Zealand Pharma Release: Completion Of Exercise In Full Of Overallotment Option Of 15%
Published: Aug 18, 2017
Company announcement - No. 38/2017
- Zealand Pharma A/S has today registered a capital increase of 156,250 new shares as completion of exercise in full of overallotment option of 15%
Copenhagen, August 18, 2017 - With reference to the company announcements no. 37/2017, dated August 15, 2017 regarding the exercise in full of overallotment option of 15% by Morgan Stanley & Co. LLC and Goldman Sachs & Co. LLC, Zealand Pharma A/S ("Zealand") announces that it has today registered an increase of its share capital by nominally DKK 156,250 divided into 156,250 new shares with a nominal value of DKK 1 each (the "New Shares") with the Danish Business Authority.
Following the registration of the New Shares with the Danish Business Authority, Zealand's share capital amounts to DKK 30,718,652 divided into 30,718,652 shares with a nominal value of DKK 1 each.
The New Shares rank pari passu with Zealand's existing shares and carry the same dividend and other rights. Each New Share carries one vote at Zealand's general meetings. Zealand only has one class of shares.
The New Shares are expected to be admitted to trading and official listing on Nasdaq Copenhagen on August 21, 2017 in the permanent ISIN code DK0060257814.

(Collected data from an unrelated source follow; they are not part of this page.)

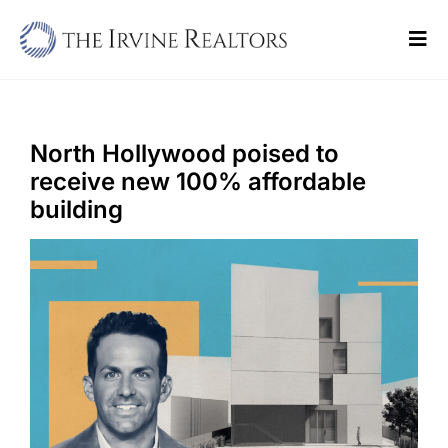
Skip
to
Tog
content
Navi
Home
Sell
North Hollywood poised to
receive new 100% affordable
Buy
building
Commercial
Blogs
Contact Us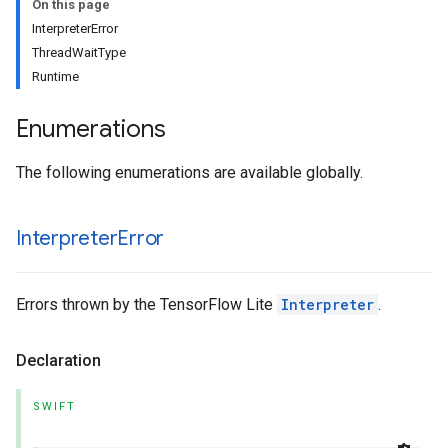
On this page
InterpreterError
ThreadWaitType
Runtime
Enumerations
The following enumerations are available globally.
Interpreter
Error
Errors thrown by the TensorFlow Lite
Interpreter
.
Declaration
SWIFT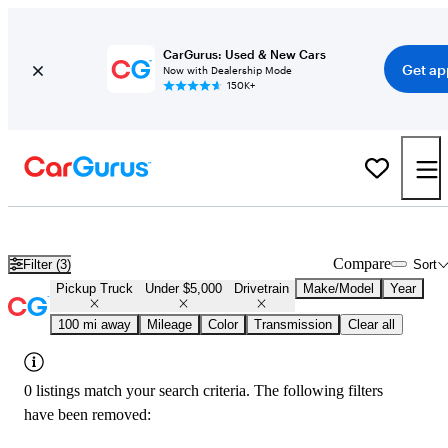
CarGurus: Used & New Cars
Get ap
Now with Dealership Mode
150K+
Used 4x4 Trucks for Under $5,000 in
Lansing, MI
Compare
Filter (3)
Sort
Pickup Truck
Under $5,000
Drivetrain
Make/Model
Year
100 mi away
Mileage
Color
Transmission
Clear all
0 listings match your search criteria. The following filters
have been removed: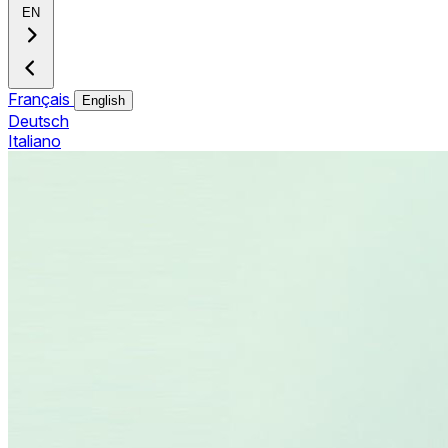
EN
Français
English
Deutsch
Italiano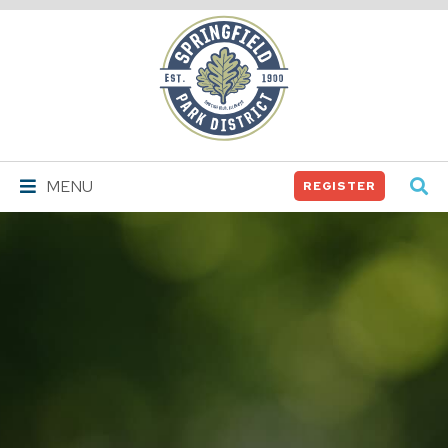
Springfield
Park
District
MENU
REGISTER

This company announcement does not constitute an offer to sell nor a solicitation of an offer to buy, nor shall there be any sale of these securities in any state or jurisdiction in which such an offer, solicitation or sale would be unlawful prior to registration or qualification under the securities laws of any such state or jurisdiction.

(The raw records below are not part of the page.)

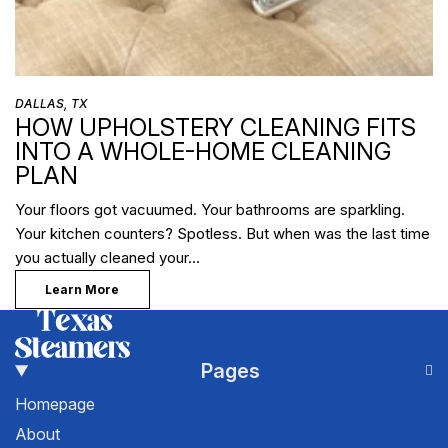
DALLAS, TX
HOW UPHOLSTERY CLEANING FITS
INTO A WHOLE-HOME CLEANING
PLAN
Your floors got vacuumed. Your bathrooms are sparkling.
Your kitchen counters? Spotless. But when was the last time
you actually cleaned your…
Learn More
Pages
Homepage
About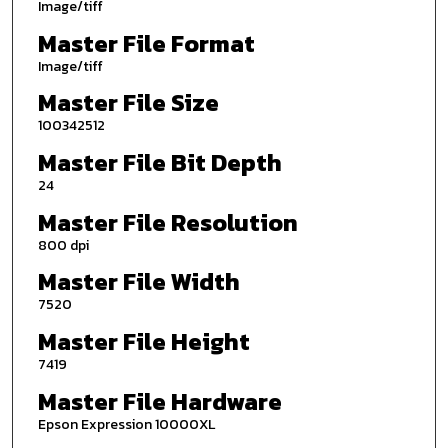
Image/tiff
Master File Format
Image/tiff
Master File Size
100342512
Master File Bit Depth
24
Master File Resolution
800 dpi
Master File Width
7520
Master File Height
7419
Master File Hardware
Epson Expression 10000XL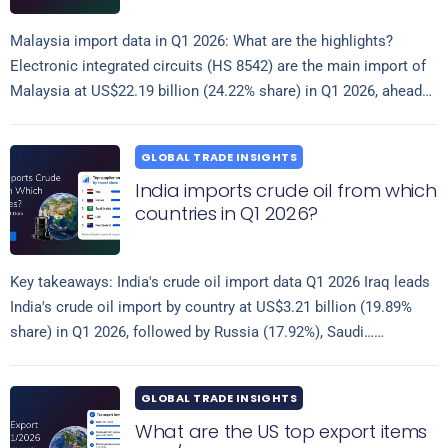
Malaysia import data in Q1 2026: What are the highlights?
Electronic integrated circuits (HS 8542) are the main import of
Malaysia at US$22.19 billion (24.22% share) in Q1 2026, ahead…
Read more
GLOBAL TRADE INSIGHTS
India imports crude oil from which
countries in Q1 2026?
Key takeaways: India's crude oil import data Q1 2026 Iraq leads
India's crude oil import by country at US$3.21 billion (19.89%
share) in Q1 2026, followed by Russia (17.92%), Saudi…
Read more
GLOBAL TRADE INSIGHTS
What are the US top export items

Morgan Stanley & Co. LLC and Goldman Sachs & Co. LLC are acting as joint book-running managers, and Guggenheim Securities, LLC and Needham & Company, LLC are acting as co-lead managers for the offering referred to herein. Copies of the preliminary U.S. prospectus and the final U.S. prospectus relating to the Offering may be obtained from Morgan Stanley & Co. LLC, Attention: Prospectus Department, 180 Varick Street, 2nd Floor, New York, New York 10014; or Goldman Sachs & Co. LLC, Attention: Prospectus Department, 200 West Street, New York, NY 10282, telephone: +1-866-471-2526, facsimile: +1 212-902-9316, or e-mail: email@example.com.

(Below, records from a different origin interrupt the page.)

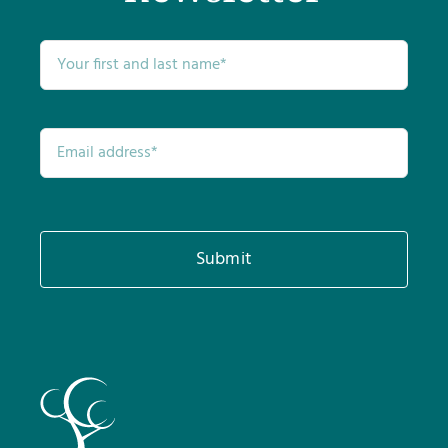
Submit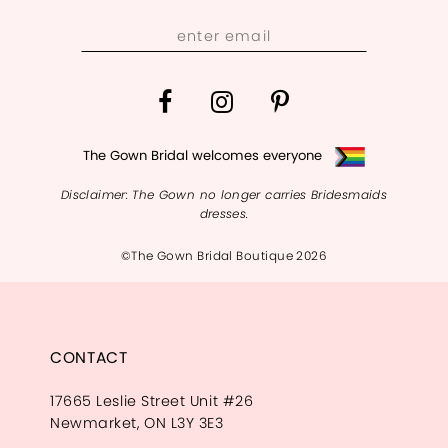
13
14
The Gown Bridal welcomes everyone
Disclaimer: The Gown no longer carries Bridesmaids
dresses.
©The Gown Bridal Boutique 2026
CONTACT
17665 Leslie Street Unit #26
Newmarket, ON L3Y 3E3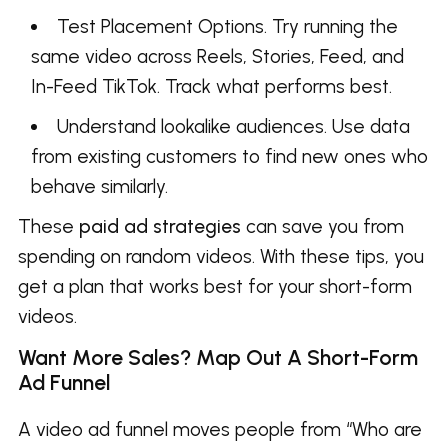
Test Placement Options. Try running the
same video across Reels, Stories, Feed, and
In-Feed TikTok. Track what performs best.
Understand lookalike audiences. Use data
from existing customers to find new ones who
behave similarly.
These
paid ad strategies
can save you from
spending on random videos. With these tips, you
get a plan that works best for your short-form
videos.
Want More Sales? Map Out A Short-Form
Ad Funnel
A video ad funnel moves people from “Who are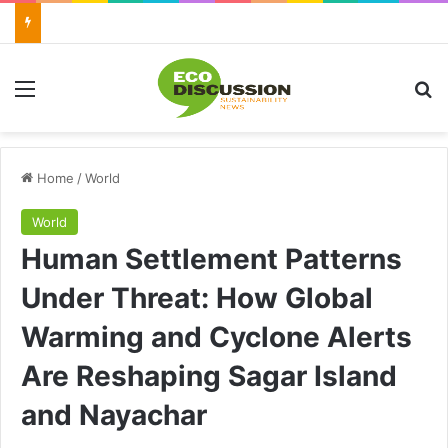
Menu
Se
Home
/
World
World
Human Settlement Patterns
Under Threat: How Global
Warming and Cyclone Alerts
Are Reshaping Sagar Island
and Nayachar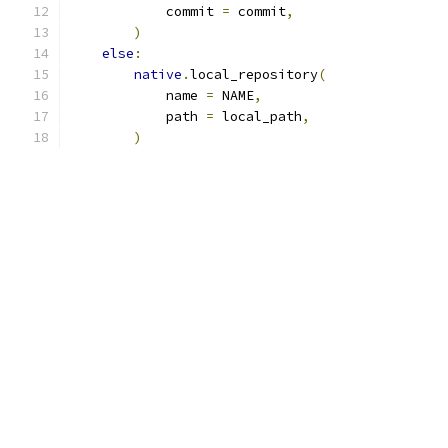
            commit 
=
 commit
,
)
else
:
native
.
local_repository
(
            name 
=
 NAME
,
            path 
=
 local_path
,
)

For further information, please contact:
Britt Meelby Jensen, President and CEO
Tel.: +45 51 67 61 28, e-mail: firstname.lastname@example.org
Mats Blom, Executive Vice President, Chief Financial Officer
Tel.: +45 31 53 79 73, e-mail: email@example.com
No announcements or information regarding the initial public offering may be disseminated to the public in jurisdictions where a prior registration or approval is required for such purpose. No steps have been taken, or will be taken, for the offering of shares or American Depositary Shares ("ADSs") in any jurisdiction where such steps would be required. The issue or sale of ADSs, and the subscription for or purchase of ADSs, are subject to special legal or statutory restrictions in certain jurisdictions. Zealand is not liable if these restrictions are not complied with by any other person.
About Zealand Pharma A/S
Zealand Pharma A/S (Nasdaq Copenhagen: ZEAL; Nasdaq Global Select Market: ZEAL) is a biotechnology company focused on the discovery, design and development of innovative peptide-based medicines.
Zealand is based in Copenhagen (Glostrup), Denmark.
Safe Harbor/Forward-Looking Statements
The above information contains forward-looking statements that provide our expectations or forecasts of future events such as on the offering of ADSs in the United States and the issue and listing in Denmark of the shares underlying the ADSs that provide our expectations or forecasts of future events. Such forward-looking statements are subject to risks, uncertainties and inaccurate assumptions. This may cause actual results to differ materially from expectations and it may cause any or all of our forward-looking statements here or in other publications to be wrong.